> Excerpted text
------------------------------------

1. 24
  1.  

  2. 42

    Eh, there are some problems with xargs, but this isn’t a good critique. First off it proposes a a “solution” that doesn’t even handle spaces in filenames (much less say newlines):

    rm $(ls | grep foo)
    

    I prefer this as a practical solution (that handles every char except newlines in filenames):

    ls | grep foo | xargs -d $'\n' -- rm
    

    You can also pipe find . -print0 to xargs -0 if you want to handle newlines (untrusted data).

    (Although then you have the problem that there’s no grep -0, which is why Oil has QSN. grep still works on QSN, and QSN can represent every string, even those with NULs!)


    One nice thing about xargs is that you can preview the commands by adding ‘echo’ on the front:

    ls | grep foo | xargs -d $'\n' -- echo rm
    

    That will help get the tokenization right, so you don’t feed the wrong thing into the commands!

    I never use xargs -L, and I sometimes use xargs -I {} for simple invocations. But even better than that is using xargs with the $0 Dispatch pattern, which I still need properly write about.

    Basically instead of the mini language of -I {}, just use shell by recursively invoking shell functions. I use this all the time, e.g. all over Oil and elsewhere.

    do_one() {
       # It's more flexible to use a function with $1 instead of -I {}
       echo "Do something with $1"  
       echo mv $1 /tmp
    }
    
    do_all() {
      # call the do_one function for each item.  Also add -P to make it parallel
      cat tasks.txt | grep foo | xargs -n 1 -d $'\n' -- $0 do_one
    }
    
    "$@"  # dispatch on $0; or use 'runproc' in Oil
    

    Now run with

    • myscript.sh do_all, or
    • my_script.sh do_one to test out the “work” function (very handy! you need to make this work first)

    This separates the problem nicely – make it work on one thing, and then figure out which things to run it on. When you combine them, they WILL work, unlike the “sed into bash” solution.


    Reading up on what xargs -L does, I have avoided it because it’s a custom mini-language. It says that trailing blanks cause line continuations. Those sort of rules are silly to me.

    I also avoid -I {} because it’s a custom mini-language.

    IMO it’s better to just use the shell, and one of these three invocations:

    • xargs – when you know your input is “words” like myhost otherhost
    • xargs -d $'\n' – when you want lines
    • xargs -0 – when you want to handle untrusted data (e.g. someone putting a newline in a filename)

    Those 3 can be combined with -n 1 or -n 42, and they will do the desired grouping. I’ve never needed anything more than that.

    So yes xargs is weird, but I don’t agree with the author’s suggestions. sed piped into bash means that you’re manipulating bash code with sed, which is almost impossible to do correctly.

------------------------------------

> Recorded data
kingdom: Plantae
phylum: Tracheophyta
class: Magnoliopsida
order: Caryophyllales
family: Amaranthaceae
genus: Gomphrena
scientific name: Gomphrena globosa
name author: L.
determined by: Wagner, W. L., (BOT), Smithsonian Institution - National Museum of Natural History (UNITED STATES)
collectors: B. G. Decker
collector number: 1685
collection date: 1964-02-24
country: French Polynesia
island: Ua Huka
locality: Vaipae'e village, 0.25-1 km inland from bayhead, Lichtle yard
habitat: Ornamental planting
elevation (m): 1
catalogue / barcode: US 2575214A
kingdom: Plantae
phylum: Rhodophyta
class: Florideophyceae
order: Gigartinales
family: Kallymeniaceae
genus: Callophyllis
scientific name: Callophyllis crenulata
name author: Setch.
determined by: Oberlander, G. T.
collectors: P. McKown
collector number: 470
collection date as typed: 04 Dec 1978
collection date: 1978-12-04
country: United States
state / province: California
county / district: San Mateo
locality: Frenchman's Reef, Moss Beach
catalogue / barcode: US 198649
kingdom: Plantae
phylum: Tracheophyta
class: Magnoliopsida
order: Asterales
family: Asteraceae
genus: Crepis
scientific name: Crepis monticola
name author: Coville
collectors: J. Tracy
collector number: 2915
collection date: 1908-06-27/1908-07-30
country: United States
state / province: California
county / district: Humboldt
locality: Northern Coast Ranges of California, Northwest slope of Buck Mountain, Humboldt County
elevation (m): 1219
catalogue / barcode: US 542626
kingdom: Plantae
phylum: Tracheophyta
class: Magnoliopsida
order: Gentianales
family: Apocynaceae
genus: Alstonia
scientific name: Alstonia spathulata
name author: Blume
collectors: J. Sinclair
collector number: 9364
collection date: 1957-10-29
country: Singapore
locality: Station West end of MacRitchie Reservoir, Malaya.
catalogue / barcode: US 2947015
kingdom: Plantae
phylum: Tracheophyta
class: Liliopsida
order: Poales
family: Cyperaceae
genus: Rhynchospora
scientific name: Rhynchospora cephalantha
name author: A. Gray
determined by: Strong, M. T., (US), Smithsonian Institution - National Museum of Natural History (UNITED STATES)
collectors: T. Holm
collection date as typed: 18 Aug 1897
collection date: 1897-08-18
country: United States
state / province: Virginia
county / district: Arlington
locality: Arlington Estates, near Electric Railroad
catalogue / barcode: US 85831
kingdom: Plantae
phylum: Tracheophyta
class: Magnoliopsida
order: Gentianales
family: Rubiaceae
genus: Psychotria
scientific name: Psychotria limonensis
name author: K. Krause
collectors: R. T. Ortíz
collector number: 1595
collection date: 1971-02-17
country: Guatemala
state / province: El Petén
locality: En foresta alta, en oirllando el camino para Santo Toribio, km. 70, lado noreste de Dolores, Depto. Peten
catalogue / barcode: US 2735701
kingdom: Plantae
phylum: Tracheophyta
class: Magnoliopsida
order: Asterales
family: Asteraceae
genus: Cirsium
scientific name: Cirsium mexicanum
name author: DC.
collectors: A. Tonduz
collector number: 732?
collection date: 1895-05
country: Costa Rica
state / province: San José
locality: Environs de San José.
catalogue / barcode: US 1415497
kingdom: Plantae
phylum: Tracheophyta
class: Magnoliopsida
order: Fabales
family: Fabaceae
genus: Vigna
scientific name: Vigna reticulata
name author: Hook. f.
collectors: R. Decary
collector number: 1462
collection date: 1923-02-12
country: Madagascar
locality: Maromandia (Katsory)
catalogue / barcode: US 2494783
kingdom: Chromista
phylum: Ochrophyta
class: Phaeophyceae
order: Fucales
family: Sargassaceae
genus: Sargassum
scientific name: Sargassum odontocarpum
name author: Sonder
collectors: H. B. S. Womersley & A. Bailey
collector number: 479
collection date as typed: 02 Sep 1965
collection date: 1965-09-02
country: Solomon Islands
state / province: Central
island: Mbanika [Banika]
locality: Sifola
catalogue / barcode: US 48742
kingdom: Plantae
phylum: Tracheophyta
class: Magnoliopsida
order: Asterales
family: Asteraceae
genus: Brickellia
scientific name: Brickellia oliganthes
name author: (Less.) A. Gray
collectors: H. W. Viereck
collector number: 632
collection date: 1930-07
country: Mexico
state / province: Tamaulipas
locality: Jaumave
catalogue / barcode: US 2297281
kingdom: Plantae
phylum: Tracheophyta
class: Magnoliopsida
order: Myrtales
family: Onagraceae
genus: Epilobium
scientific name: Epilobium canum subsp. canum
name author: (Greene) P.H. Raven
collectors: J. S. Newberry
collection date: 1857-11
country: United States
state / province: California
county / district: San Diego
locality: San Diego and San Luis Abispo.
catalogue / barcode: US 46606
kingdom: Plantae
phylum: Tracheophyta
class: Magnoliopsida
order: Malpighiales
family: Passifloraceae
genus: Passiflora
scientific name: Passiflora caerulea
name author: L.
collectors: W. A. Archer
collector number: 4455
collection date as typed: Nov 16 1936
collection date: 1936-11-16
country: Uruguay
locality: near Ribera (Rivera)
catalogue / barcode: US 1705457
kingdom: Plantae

------------------------------------

> Required task A
Reproduce the stretch of the xargs comment from "ls | grep foo | xargs -d $'\n' -- echo" through "properly write about.".
> Required task B
Condense the paragraph of the xargs comment that begins "Reading up on what xargs -L does" into a single shorter sentence that keeps its main facts.

> Correct answer A
ls | grep foo | xargs -d $'\n' -- echo rm
    

    That will help get the tokenization right, so you don’t feed the wrong thing into the commands!

    I never use xargs -L, and I sometimes use xargs -I {} for simple invocations. But even better than that is using xargs with the $0 Dispatch pattern, which I still need properly write about.

> Correct answer B
After reading up on xargs -L, the writer has avoided it as a custom mini-language whose rules, such as trailing blanks causing line continuations, seem silly.